All lines from the entries below that contain the string "quatre" should be copied out.

» GIVEN INFORMATION
* * * *

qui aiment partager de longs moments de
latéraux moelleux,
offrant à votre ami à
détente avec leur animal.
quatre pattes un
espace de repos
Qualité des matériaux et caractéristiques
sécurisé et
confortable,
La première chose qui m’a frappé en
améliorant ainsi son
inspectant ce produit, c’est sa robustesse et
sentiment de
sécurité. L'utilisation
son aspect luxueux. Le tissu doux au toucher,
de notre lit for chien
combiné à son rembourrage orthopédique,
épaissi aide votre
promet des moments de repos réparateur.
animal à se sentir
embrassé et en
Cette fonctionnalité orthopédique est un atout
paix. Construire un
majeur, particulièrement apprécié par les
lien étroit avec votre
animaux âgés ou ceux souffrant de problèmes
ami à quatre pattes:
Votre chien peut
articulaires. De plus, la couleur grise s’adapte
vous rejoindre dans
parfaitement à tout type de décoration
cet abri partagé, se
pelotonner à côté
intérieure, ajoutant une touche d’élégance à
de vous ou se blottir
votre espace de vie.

* * * *

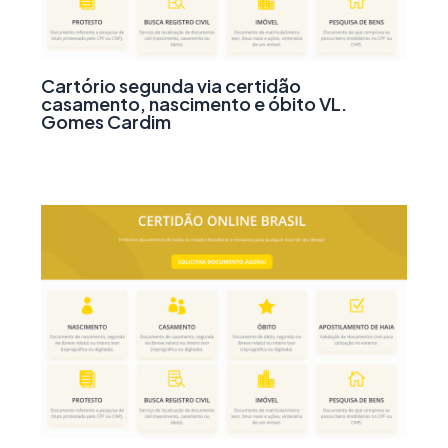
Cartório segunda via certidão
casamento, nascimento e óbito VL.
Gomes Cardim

* * * *

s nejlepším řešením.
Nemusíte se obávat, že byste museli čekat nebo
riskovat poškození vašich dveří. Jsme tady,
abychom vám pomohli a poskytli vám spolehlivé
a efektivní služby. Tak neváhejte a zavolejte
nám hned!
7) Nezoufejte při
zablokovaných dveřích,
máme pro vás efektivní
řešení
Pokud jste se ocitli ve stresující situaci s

* * * *

» WRITTEN RESPONSE
quatre pattes un
ami à quatre pattes:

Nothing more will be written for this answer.